Exercise requirements
Once you find the line with "X104000Y162990D02*" in the entries below, return exactly every line from it through the line with "X33500Y95127D02*".

Records to process
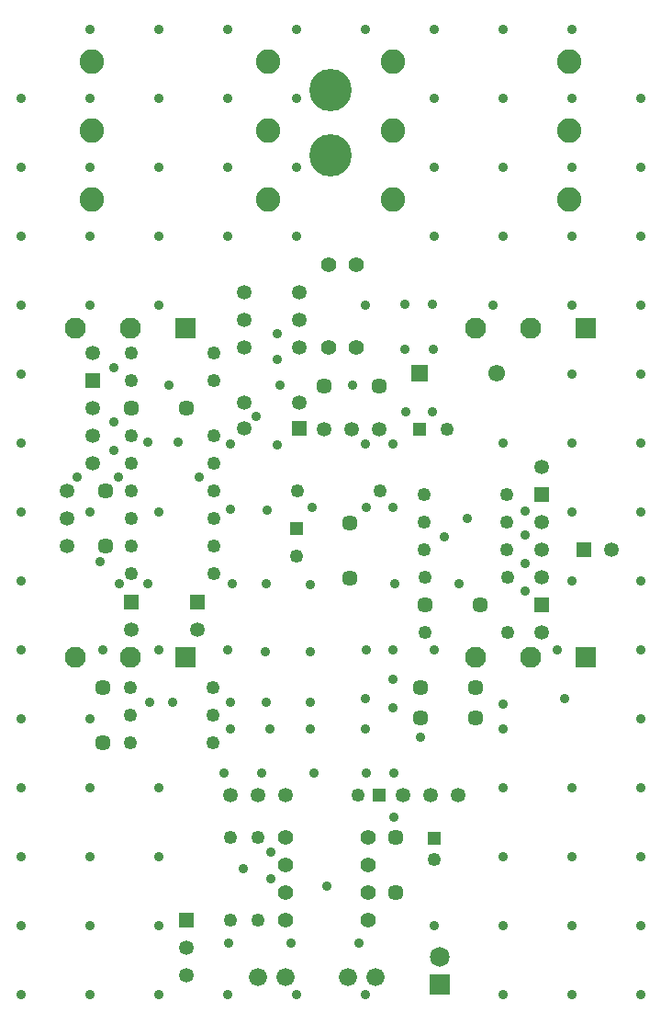
<source format=gts>
G04*
G04 #@! TF.GenerationSoftware,Altium Limited,Altium Designer,19.0.9 (268)*
G04*
G04 Layer_Color=8388736*
%FSLAX25Y25*%
%MOIN*%
G70*
G01*
G75*
%ADD17R,0.05315X0.05315*%
%ADD18C,0.05315*%
%ADD19C,0.04922*%
%ADD20R,0.04922X0.04922*%
%ADD21C,0.05709*%
%ADD22R,0.07678X0.07678*%
%ADD23C,0.07678*%
%ADD24C,0.08859*%
%ADD25C,0.15355*%
%ADD26R,0.05315X0.05315*%
%ADD27R,0.06103X0.06103*%
%ADD28C,0.06103*%
%ADD29R,0.04922X0.04922*%
%ADD30C,0.06591*%
%ADD31C,0.07191*%
%ADD32R,0.07191X0.07191*%
%ADD33C,0.05316*%
%ADD34C,0.05591*%
%ADD35C,0.03591*%
D17*
X63900Y30728D02*
D03*
X208311Y165000D02*
D03*
X105000Y209000D02*
D03*
D18*
X63900Y20728D02*
D03*
Y10728D02*
D03*
X193000Y195000D02*
D03*
Y155000D02*
D03*
Y165000D02*
D03*
Y175000D02*
D03*
X218311Y165000D02*
D03*
X192932Y135000D02*
D03*
X113989Y208896D02*
D03*
X123989D02*
D03*
X133989D02*
D03*
X20500Y166500D02*
D03*
Y176500D02*
D03*
Y186500D02*
D03*
X30000Y236500D02*
D03*
Y216500D02*
D03*
Y206500D02*
D03*
Y196500D02*
D03*
X68000Y136000D02*
D03*
X44000D02*
D03*
X79900Y76100D02*
D03*
X99900D02*
D03*
X89900D02*
D03*
X142463D02*
D03*
X152463D02*
D03*
X162463D02*
D03*
X85000Y209000D02*
D03*
D19*
X79900Y60731D02*
D03*
Y30731D02*
D03*
X126109Y76100D02*
D03*
X89900Y60731D02*
D03*
Y30731D02*
D03*
X180402Y185000D02*
D03*
X150402D02*
D03*
X180400Y175000D02*
D03*
X150400D02*
D03*
X180402Y165000D02*
D03*
X150402D02*
D03*
X180500Y155000D02*
D03*
X150500D02*
D03*
X180500Y135000D02*
D03*
X150500D02*
D03*
X158500Y208875D02*
D03*
X104095Y186602D02*
D03*
X134095D02*
D03*
X104000Y162990D02*
D03*
X44000Y236500D02*
D03*
X74000D02*
D03*
X44000Y226500D02*
D03*
X74000D02*
D03*
Y206521D02*
D03*
X44000D02*
D03*
X74000Y196500D02*
D03*
X44000D02*
D03*
Y186500D02*
D03*
X74000D02*
D03*
X44000Y176500D02*
D03*
X74000D02*
D03*
Y166500D02*
D03*
X44000D02*
D03*
X73900Y156500D02*
D03*
X43900D02*
D03*
X43500Y115000D02*
D03*
X73500D02*
D03*
X43500Y105000D02*
D03*
X73500D02*
D03*
Y95000D02*
D03*
X43500D02*
D03*
X153873Y52689D02*
D03*
D20*
X133989Y76100D02*
D03*
X148500Y208875D02*
D03*
D21*
X114011Y224400D02*
D03*
X134011D02*
D03*
X170500Y145000D02*
D03*
X150500D02*
D03*
X169000Y115128D02*
D03*
X149000D02*
D03*
Y104000D02*
D03*
X169000D02*
D03*
X123292Y154902D02*
D03*
Y174902D02*
D03*
X34500Y166500D02*
D03*
Y186500D02*
D03*
X44000Y216500D02*
D03*
X64000D02*
D03*
X33500Y95127D02*
D03*
Y115128D02*
D03*
X139966Y40731D02*
D03*
Y60731D02*
D03*
D22*
X209000Y245500D02*
D03*
Y126000D02*
D03*
X63500Y245500D02*
D03*
Y126000D02*
D03*
D23*
X189000Y245500D02*
D03*
X169000D02*
D03*
X189000Y126000D02*
D03*
X169000D02*
D03*
X43500Y245500D02*
D03*
X23500D02*
D03*
X43500Y126000D02*
D03*
X23500D02*
D03*
D24*
X138911Y317100D02*
D03*
X202809D02*
D03*
X138911Y342100D02*
D03*
X202809D02*
D03*
X138911Y292100D02*
D03*
X202809D02*
D03*
X29692Y317100D02*
D03*
X93590D02*
D03*
X29692Y342100D02*
D03*
X93590D02*
D03*
X29692Y292100D02*
D03*
X93590D02*
D03*
D25*
X116250Y331900D02*
D03*
Y308278D02*
D03*
D26*
X193000Y185000D02*
D03*
X192932Y145000D02*
D03*
X30000Y226500D02*
D03*
X68000Y146000D02*
D03*
X44000D02*
D03*
D27*
X148500Y229285D02*
D03*
D28*
X176500D02*
D03*
D29*
X104000Y172990D02*
D03*
X153873Y60569D02*
D03*
D30*
X89752Y10000D02*
D03*
X99752D02*
D03*
X132497Y10065D02*
D03*
X122497D02*
D03*
D31*
X155917Y17500D02*
D03*
D32*
Y7500D02*
D03*
D33*
X85000Y218500D02*
D03*
Y238500D02*
D03*
Y248500D02*
D03*
Y258500D02*
D03*
X105000D02*
D03*
Y248500D02*
D03*
Y238500D02*
D03*
Y218500D02*
D03*
D34*
X115674Y238500D02*
D03*
X125674D02*
D03*
Y268500D02*
D03*
X115674D02*
D03*
X129946Y30728D02*
D03*
Y40728D02*
D03*
Y60728D02*
D03*
Y50728D02*
D03*
X99946Y30728D02*
D03*
Y40728D02*
D03*
Y50728D02*
D03*
Y60728D02*
D03*
D35*
X77600Y84200D02*
D03*
X139100D02*
D03*
X129158D02*
D03*
X109000Y100100D02*
D03*
X124169Y224700D02*
D03*
X3750Y153800D02*
D03*
X92800Y109700D02*
D03*
X92600Y128200D02*
D03*
X129085Y128682D02*
D03*
X138900Y203419D02*
D03*
X78750Y353800D02*
D03*
X128900Y100000D02*
D03*
X28750Y3800D02*
D03*
X3750Y178800D02*
D03*
X53750Y3800D02*
D03*
X78750D02*
D03*
X109000Y128191D02*
D03*
X97000Y203311D02*
D03*
X53750Y28800D02*
D03*
X3750Y3800D02*
D03*
X39500Y152903D02*
D03*
X39119Y191500D02*
D03*
X115000Y43127D02*
D03*
X153750Y278800D02*
D03*
X103750Y353800D02*
D03*
X186810Y179000D02*
D03*
X28750Y78800D02*
D03*
X126618Y22500D02*
D03*
X203750Y328800D02*
D03*
Y53800D02*
D03*
X28750Y353800D02*
D03*
X228750Y178800D02*
D03*
X3750Y78800D02*
D03*
X97000Y243500D02*
D03*
X143600Y215200D02*
D03*
X68500Y191507D02*
D03*
X203750Y78800D02*
D03*
Y153800D02*
D03*
X28750Y103800D02*
D03*
X163000Y152903D02*
D03*
X203750Y253800D02*
D03*
X128900Y111000D02*
D03*
X93200Y179581D02*
D03*
X28750Y28800D02*
D03*
X53750Y53800D02*
D03*
X109500Y180500D02*
D03*
X166000Y176633D02*
D03*
X103750Y3800D02*
D03*
X203750D02*
D03*
Y303800D02*
D03*
X128750Y353800D02*
D03*
X3750Y253800D02*
D03*
X153500Y237800D02*
D03*
X228750Y53800D02*
D03*
X102000Y22500D02*
D03*
X128750Y3800D02*
D03*
X139000Y107900D02*
D03*
X186951Y170500D02*
D03*
X37700Y231000D02*
D03*
X53750Y353800D02*
D03*
X178750Y28800D02*
D03*
X128750Y253800D02*
D03*
X91300Y84200D02*
D03*
X201100Y111200D02*
D03*
X109000Y109993D02*
D03*
X153750Y128800D02*
D03*
X198500Y128682D02*
D03*
X153391Y254000D02*
D03*
X53750Y278800D02*
D03*
X3750Y103800D02*
D03*
X50000Y204000D02*
D03*
X178750Y100000D02*
D03*
X153750Y328800D02*
D03*
X37587Y211500D02*
D03*
X3750Y228800D02*
D03*
X153750Y303800D02*
D03*
X59000Y109993D02*
D03*
X178750Y53800D02*
D03*
Y3800D02*
D03*
X33700Y128800D02*
D03*
X28750Y53800D02*
D03*
X186810Y160000D02*
D03*
X153750Y353800D02*
D03*
X228750Y3800D02*
D03*
X28750Y253800D02*
D03*
X203750Y353800D02*
D03*
X50000Y152885D02*
D03*
X203750Y28800D02*
D03*
X228750Y78800D02*
D03*
X129000Y203530D02*
D03*
X178750Y353800D02*
D03*
X80000Y109993D02*
D03*
X109000Y152600D02*
D03*
X78750Y128800D02*
D03*
X37587Y201200D02*
D03*
X129200Y180500D02*
D03*
X143395Y254000D02*
D03*
X53750Y303800D02*
D03*
X28750Y328800D02*
D03*
X3750Y53800D02*
D03*
Y303800D02*
D03*
X89400Y213566D02*
D03*
X50500Y109993D02*
D03*
X94300Y100100D02*
D03*
X3750Y128800D02*
D03*
X24200Y191507D02*
D03*
X53750Y328800D02*
D03*
X228750D02*
D03*
X32500Y160875D02*
D03*
X228750Y303800D02*
D03*
X203750Y278800D02*
D03*
X175200Y253800D02*
D03*
X78750Y328800D02*
D03*
X228750Y153800D02*
D03*
X139500Y152885D02*
D03*
X153750Y28800D02*
D03*
X178750Y78800D02*
D03*
X80000Y179697D02*
D03*
X148907Y97000D02*
D03*
X28750Y278800D02*
D03*
X157500Y169991D02*
D03*
X79913Y203419D02*
D03*
X228750Y278800D02*
D03*
Y253800D02*
D03*
X98000Y224800D02*
D03*
X3750Y28800D02*
D03*
Y203800D02*
D03*
X78750Y303800D02*
D03*
X57500Y224700D02*
D03*
X228750Y228800D02*
D03*
X93000Y152903D02*
D03*
X178750Y303800D02*
D03*
X80687Y152885D02*
D03*
X97000Y234245D02*
D03*
X186810Y150000D02*
D03*
X178750Y203800D02*
D03*
X53750Y78800D02*
D03*
X78750Y278800D02*
D03*
X153300Y215100D02*
D03*
X139000Y128682D02*
D03*
X3750Y328800D02*
D03*
X53750Y128800D02*
D03*
X28750Y178800D02*
D03*
X103750Y303800D02*
D03*
X3750Y278800D02*
D03*
X139000Y118200D02*
D03*
X178750Y278800D02*
D03*
X139000Y180500D02*
D03*
X61066Y204000D02*
D03*
X203750Y203800D02*
D03*
Y228800D02*
D03*
X228750Y103800D02*
D03*
X178750Y109000D02*
D03*
X228750Y128800D02*
D03*
X80000Y100000D02*
D03*
X228750Y28800D02*
D03*
X103750Y278800D02*
D03*
X53750Y253800D02*
D03*
Y178800D02*
D03*
X103750Y328800D02*
D03*
X203750Y178800D02*
D03*
X143400Y237800D02*
D03*
X28750Y303800D02*
D03*
X228750Y203800D02*
D03*
X178750Y328800D02*
D03*
X110100Y84200D02*
D03*
X139400Y68100D02*
D03*
X79100Y22500D02*
D03*
X94700Y45700D02*
D03*
Y55500D02*
D03*
X84500Y49600D02*
D03*
M02*

</source>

Answer
X104000Y162990D02*
D03*
X44000Y236500D02*
D03*
X74000D02*
D03*
X44000Y226500D02*
D03*
X74000D02*
D03*
Y206521D02*
D03*
X44000D02*
D03*
X74000Y196500D02*
D03*
X44000D02*
D03*
Y186500D02*
D03*
X74000D02*
D03*
X44000Y176500D02*
D03*
X74000D02*
D03*
Y166500D02*
D03*
X44000D02*
D03*
X73900Y156500D02*
D03*
X43900D02*
D03*
X43500Y115000D02*
D03*
X73500D02*
D03*
X43500Y105000D02*
D03*
X73500D02*
D03*
Y95000D02*
D03*
X43500D02*
D03*
X153873Y52689D02*
D03*
D20*
X133989Y76100D02*
D03*
X148500Y208875D02*
D03*
D21*
X114011Y224400D02*
D03*
X134011D02*
D03*
X170500Y145000D02*
D03*
X150500D02*
D03*
X169000Y115128D02*
D03*
X149000D02*
D03*
Y104000D02*
D03*
X169000D02*
D03*
X123292Y154902D02*
D03*
Y174902D02*
D03*
X34500Y166500D02*
D03*
Y186500D02*
D03*
X44000Y216500D02*
D03*
X64000D02*
D03*
X33500Y95127D02*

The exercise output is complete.